The key to trap placement, as in real estate, is location, location, location, because that is what should determine where the traps are situated. If it’s possible to identify the trails the creatures tend to follow, traps can be placed on them so that the animal can amble in. Armadillos are not particularly wary and their bad eyesight doesn’t allow them very much, if any warning.

Most of the traps should be deployed at or near the burrows, either on the trail leading up to them or at their entrances, so that the animal can be captured leaving its home or returning from its nightly foraging. The traps should be placed flat and flush with the ground so they do not rattle and alarm the animal, which sometimes can be funneled toward the trap entrance using a system of planks or logs and even metal or plastic fencing.

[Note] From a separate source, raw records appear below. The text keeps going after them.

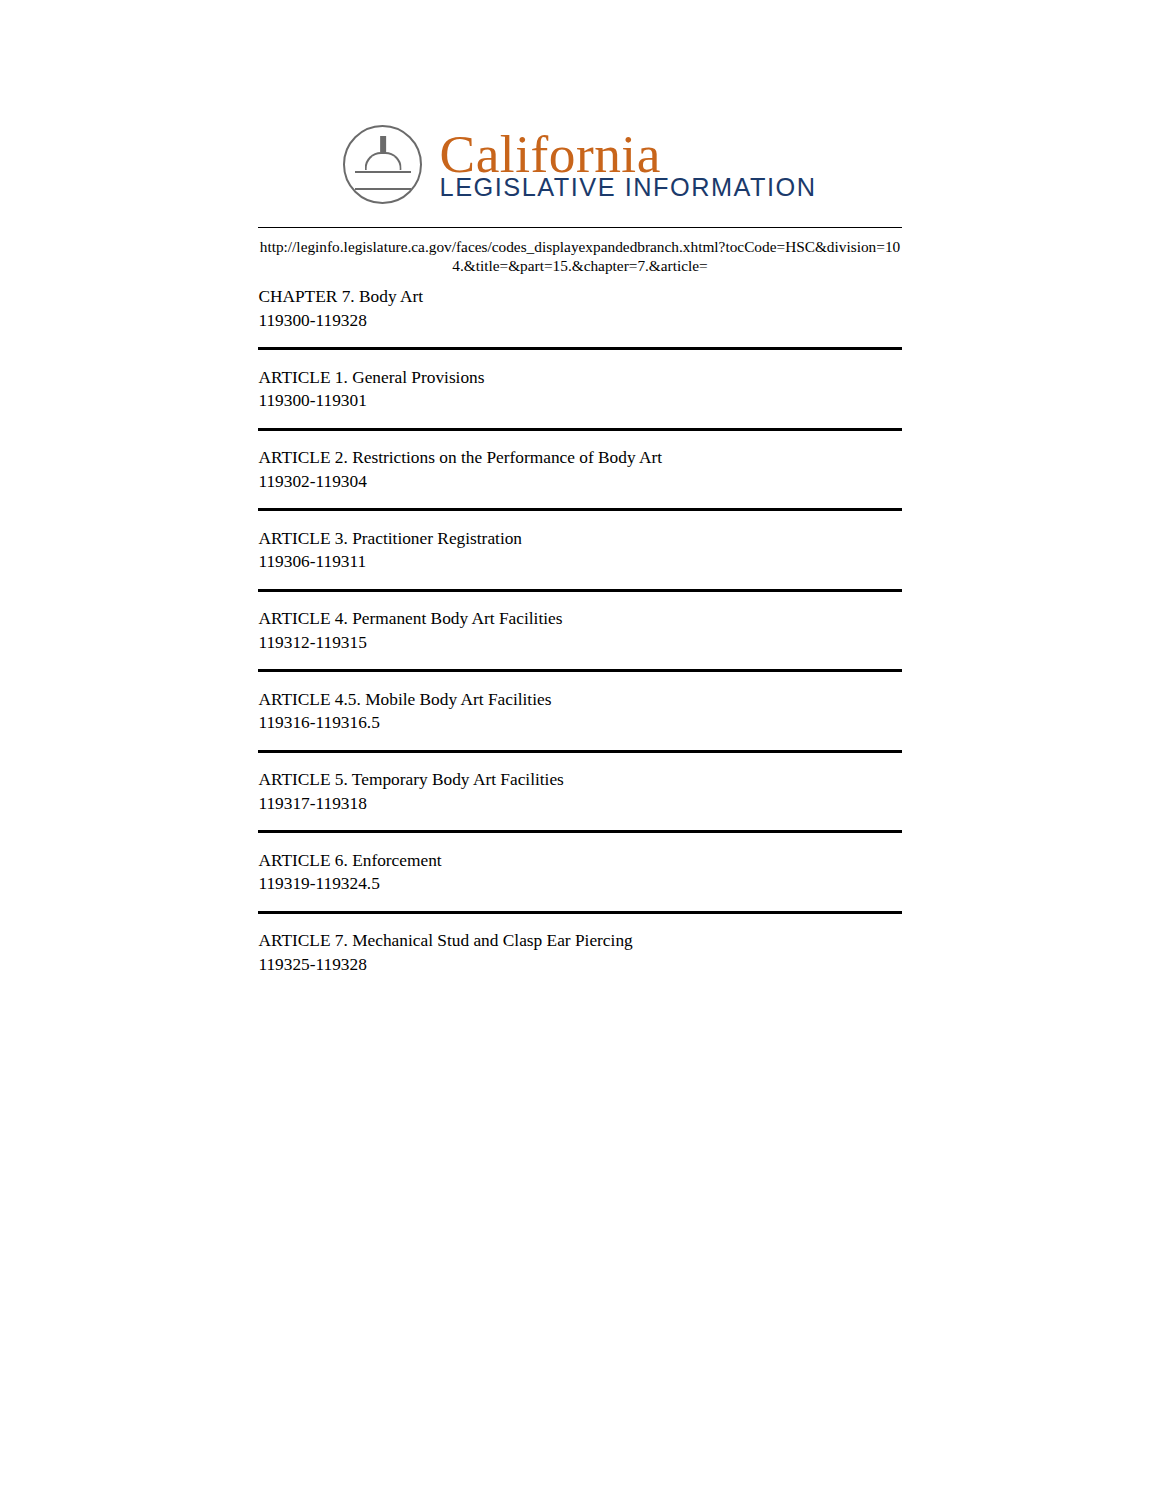California
LEGISLATIVE INFORMATION
http://leginfo.legislature.ca.gov/faces/codes_displayexpandedbranch.xhtml?tocCode=HSC&division=104.&title=&part=15.&chapter=7.&article=
CHAPTER 7. Body Art
119300-119328
ARTICLE 1. General Provisions
119300-119301
ARTICLE 2. Restrictions on the Performance of Body Art
119302-119304
ARTICLE 3. Practitioner Registration
119306-119311
ARTICLE 4. Permanent Body Art Facilities
119312-119315
ARTICLE 4.5. Mobile Body Art Facilities
119316-119316.5
ARTICLE 5. Temporary Body Art Facilities
119317-119318
ARTICLE 6. Enforcement
119319-119324.5
ARTICLE 7. Mechanical Stud and Clasp Ear Piercing
119325-119328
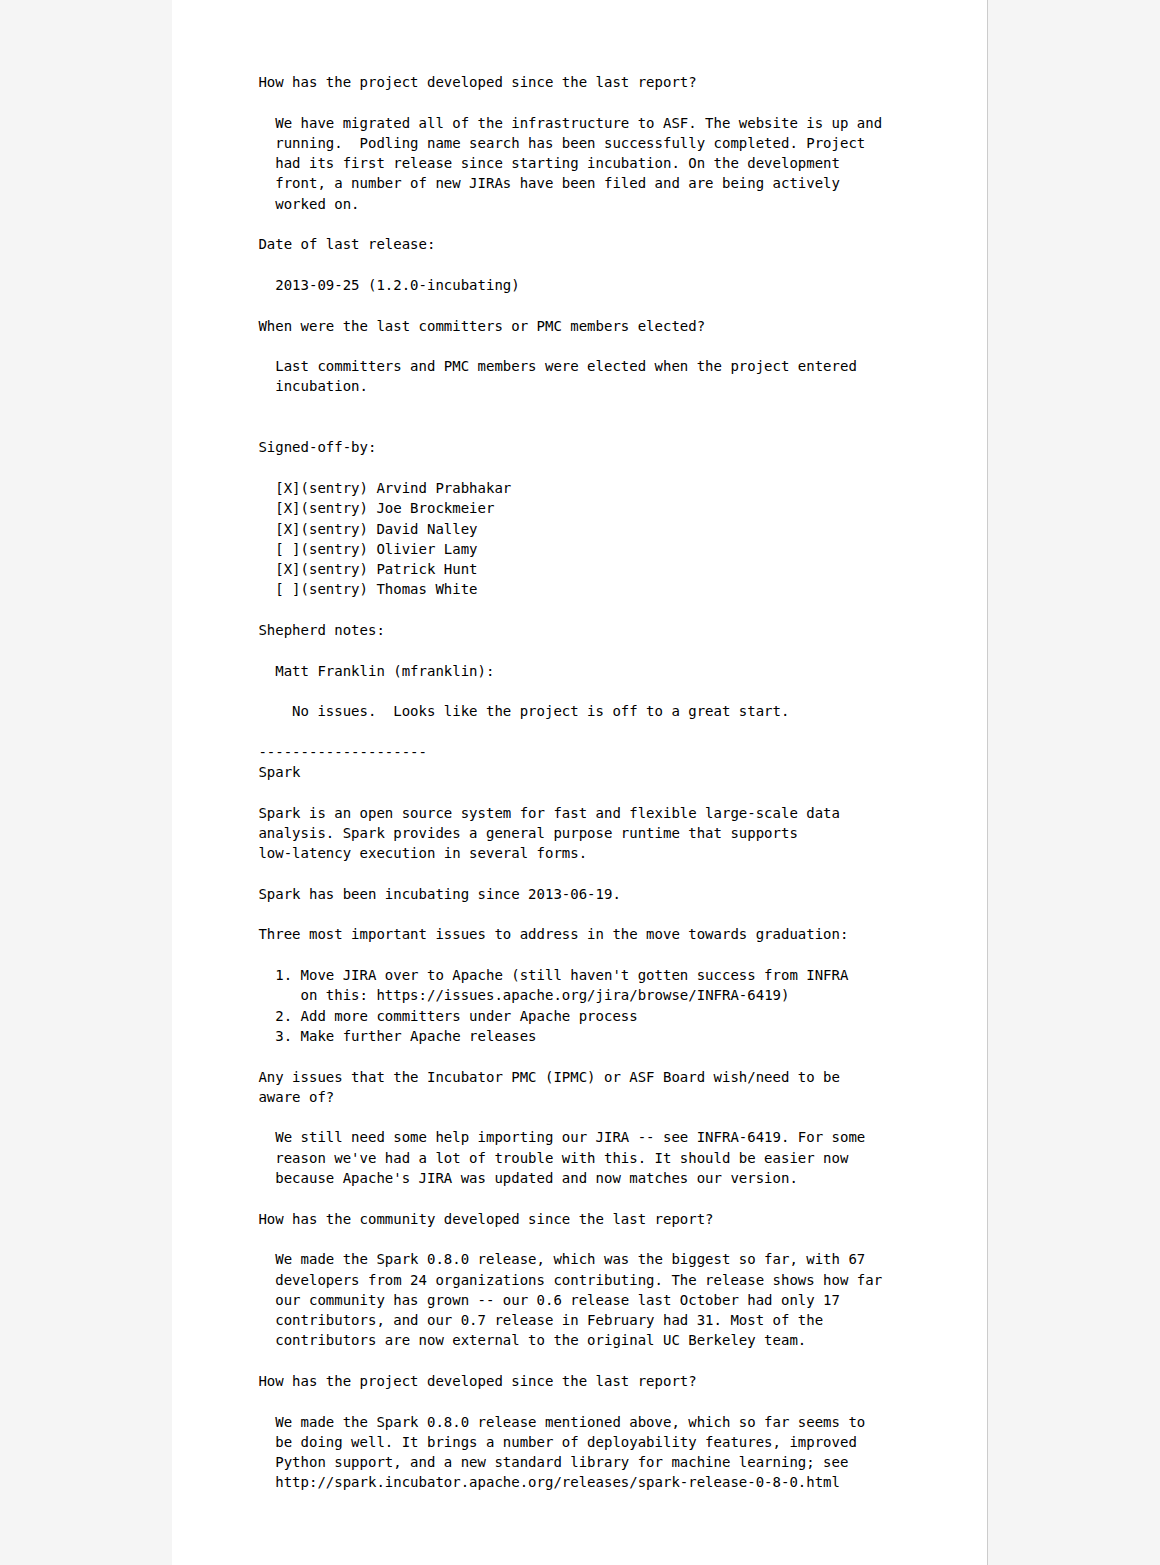How has the project developed since the last report?

  We have migrated all of the infrastructure to ASF. The website is up and
  running.  Podling name search has been successfully completed. Project
  had its first release since starting incubation. On the development
  front, a number of new JIRAs have been filed and are being actively
  worked on.

Date of last release:

  2013-09-25 (1.2.0-incubating)

When were the last committers or PMC members elected?

  Last committers and PMC members were elected when the project entered
  incubation.


Signed-off-by:

  [X](sentry) Arvind Prabhakar
  [X](sentry) Joe Brockmeier
  [X](sentry) David Nalley
  [ ](sentry) Olivier Lamy
  [X](sentry) Patrick Hunt
  [ ](sentry) Thomas White

Shepherd notes:

  Matt Franklin (mfranklin):

    No issues.  Looks like the project is off to a great start.

--------------------
Spark

Spark is an open source system for fast and flexible large-scale data
analysis. Spark provides a general purpose runtime that supports
low-latency execution in several forms.

Spark has been incubating since 2013-06-19.

Three most important issues to address in the move towards graduation:

  1. Move JIRA over to Apache (still haven't gotten success from INFRA
     on this: https://issues.apache.org/jira/browse/INFRA-6419)
  2. Add more committers under Apache process
  3. Make further Apache releases

Any issues that the Incubator PMC (IPMC) or ASF Board wish/need to be
aware of?

  We still need some help importing our JIRA -- see INFRA-6419. For some
  reason we've had a lot of trouble with this. It should be easier now
  because Apache's JIRA was updated and now matches our version.

How has the community developed since the last report?

  We made the Spark 0.8.0 release, which was the biggest so far, with 67
  developers from 24 organizations contributing. The release shows how far
  our community has grown -- our 0.6 release last October had only 17
  contributors, and our 0.7 release in February had 31. Most of the
  contributors are now external to the original UC Berkeley team.

How has the project developed since the last report?

  We made the Spark 0.8.0 release mentioned above, which so far seems to
  be doing well. It brings a number of deployability features, improved
  Python support, and a new standard library for machine learning; see
  http://spark.incubator.apache.org/releases/spark-release-0-8-0.html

Once an armadillo has been captured, there are two tasks remaining. One is to transport them to their new environment, which can be done simply by placing the trap in the car and covering it to keep the animal calm. When you get to a spot some miles away that seems a favorable place for the animal, open the trap door, step back and let it ramble off.

The other is to fill in the burrow entrance. It is inhumane to trap an animal below ground, unable to escape, so you can start by filling the entrance with loose dirt. Observe the site for a few days to see if it or one of its cousins has come back to reoccupy the burrow and if not, proceed to fill in the hole with a mixture of earth and pea gravel, making it hard for the hole to be reopened. If the burrow entrance happens to be under or alongside a building foundation, don’t just fill it in, but also bury an L-shaped section of metal fencing against the hole to discourage or interrupt any attempts to reopen the hole.

Female Austin armadillos make a nest in the burrow and produce one litter of identical young per year, always four to the litter, usually in March or April. So if the animal you trap is a female, try to observe whether or not she’s been nursing young and if she has, tolerate the presence of the family just a little longer.